Autre épisode de l’immédiat après-guerre : le jugement du propriétaire de L’Echo, Jean Dubar et de quelques journalistes. De façon étonnante pour un journal créé dans la clandestinité et qui vomissait alors le contenu du Grand Echo collaborateur, La Voix du Nord estime alors que le verdict est sévère, pour Jean Dubar notamment, condamné à cinq ans de travaux forcés. Frédéric Lépinay, pour sa part, défend une thèse osée : selon lui, il y a bien eu des actes de résistance passive au Grand Echo pour minimiser les communiqués imposés par les Allemands. Sachant que certains journaux ont fait le choix de disparaître plutôt que de paraître sous contrôle allemand, ce chapitre devrait déclencher son lot de commentaires.

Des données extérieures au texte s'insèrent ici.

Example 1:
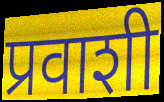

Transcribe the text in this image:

प्रवाशी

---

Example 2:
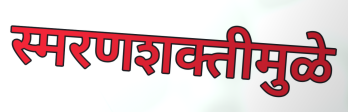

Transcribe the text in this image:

स्मरणशक्तीमुळे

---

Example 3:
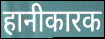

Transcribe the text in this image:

हानीकारक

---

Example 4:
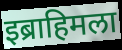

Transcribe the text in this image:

इब्राहिमला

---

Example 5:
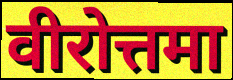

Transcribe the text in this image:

वीरोत्तमा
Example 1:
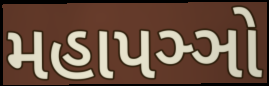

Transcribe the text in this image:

મહાપઞ્ઞો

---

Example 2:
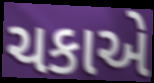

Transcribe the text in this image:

ચકાએ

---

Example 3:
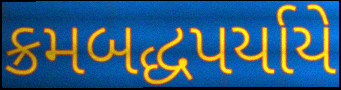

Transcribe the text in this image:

ક્રમબદ્ધપર્યાયે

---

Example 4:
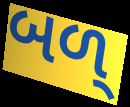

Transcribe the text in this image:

બળ્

Quelques mois plus tard, c’est au tour de Charles Tardieu, éditorialiste de L’Echo imposé à la fin de la guerre par les Allemands, de passer devant ses juges. Le quotidien communiste Liberté fait alors des titres incendiaires pour réclamer sa tête, puis pour s’étrangler de rage quand celui-ci n’écope que d’une peine de prison.
Histoires de gros sous
Impossible de résumer ici tout le livre, qui évoque aussi des dossiers beaucoup plus récents. Comme ces subventions reçues par l’entreprise pour des projets sur internet, jugées disproportionnées par rapport aux réalisations. « L’histoire secrète » ne pouvait pas non plus faire l’impasse sur la tentative de rachat du journal par trois agents d’affaire lillois et le fameux RES (rachat de l’entreprise par les salariés) de 1989 qui a suivi. A l’issue de l’opération, une poignée de hauts cadres disposait de la majorité des actions du quotidien.

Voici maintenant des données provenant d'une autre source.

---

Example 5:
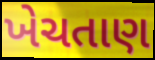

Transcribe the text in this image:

ખેચતાણ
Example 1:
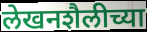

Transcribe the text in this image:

लेखनशैलीच्या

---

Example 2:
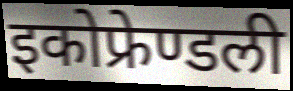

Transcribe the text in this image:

इकोफ्रेण्डली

Rocambolesque aussi le feuilleton judiciaire d’Age Conseil, filiale de La Voix du Nord mise en cause dans la réalisation de journaux pour la mairie de Valenciennes et le Conseil général du Nord. Homérique aussi la nouvelle tentative de prise de contrôle de La Voix par d’anciens cadres, en 1998, au cours de laquelle des actions achetées quelques centaines de francs changent de main pour 40 000 F... Finalement, c’est le belge Rossel (déjà...) qui raflait la mise, avant de céder la place à son actionnaire, Socpresse. Après un passage par la case Dassault, La voix du Nord est aujourd’hui de retour dans le giron Rossel. Vous avez dit compliqué ?
Ces quatre changements successifs de propriétaires se sont notamment traduits par le départ en « clause de cession » [2], d’environ la moitié de la rédaction du journal, qui comptait un peu moins de 300 journalistes au départ. Tous les postes n’ont pas été remplacés. Rossel, pour sa part, a promis qu’il embaucherait autant de journalistes que de partants, à l’occasion de la quatrième « clause », qui court jusque fin novembre.

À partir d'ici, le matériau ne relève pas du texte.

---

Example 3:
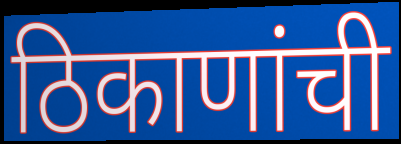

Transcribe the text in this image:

ठिकाणांची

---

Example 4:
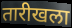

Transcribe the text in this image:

तारीखला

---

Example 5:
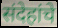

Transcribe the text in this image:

संदेहांचे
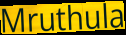
Mruthula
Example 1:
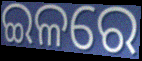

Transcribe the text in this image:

ଇଳରେ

Enfin, Frédéric Lépinay se pose des questions sur le système de rémunération des « petites mains » de La Voix du Nord, c’est-à-dire les centaines de personnes qui viennent livrer le journal à domicile, au petit matin. Il s’interroge ainsi sur le prélèvement, par le journal, de frais de gestion liés au versement des cotisations sociales. Le taux apparaît minime (environ 0,3%) mais, selon ses calculs, la somme représenterait environ 300 euros par an et par colporteur, pour un travail rémunéré en moyenne 600 à 700 euros par mois. « La Voix du Nord fait-elle les poches de ses "petites mains" ? Le journal garde le silence », conclut l’auteur, qui n’a pas obtenu de réponse à ses interrogations.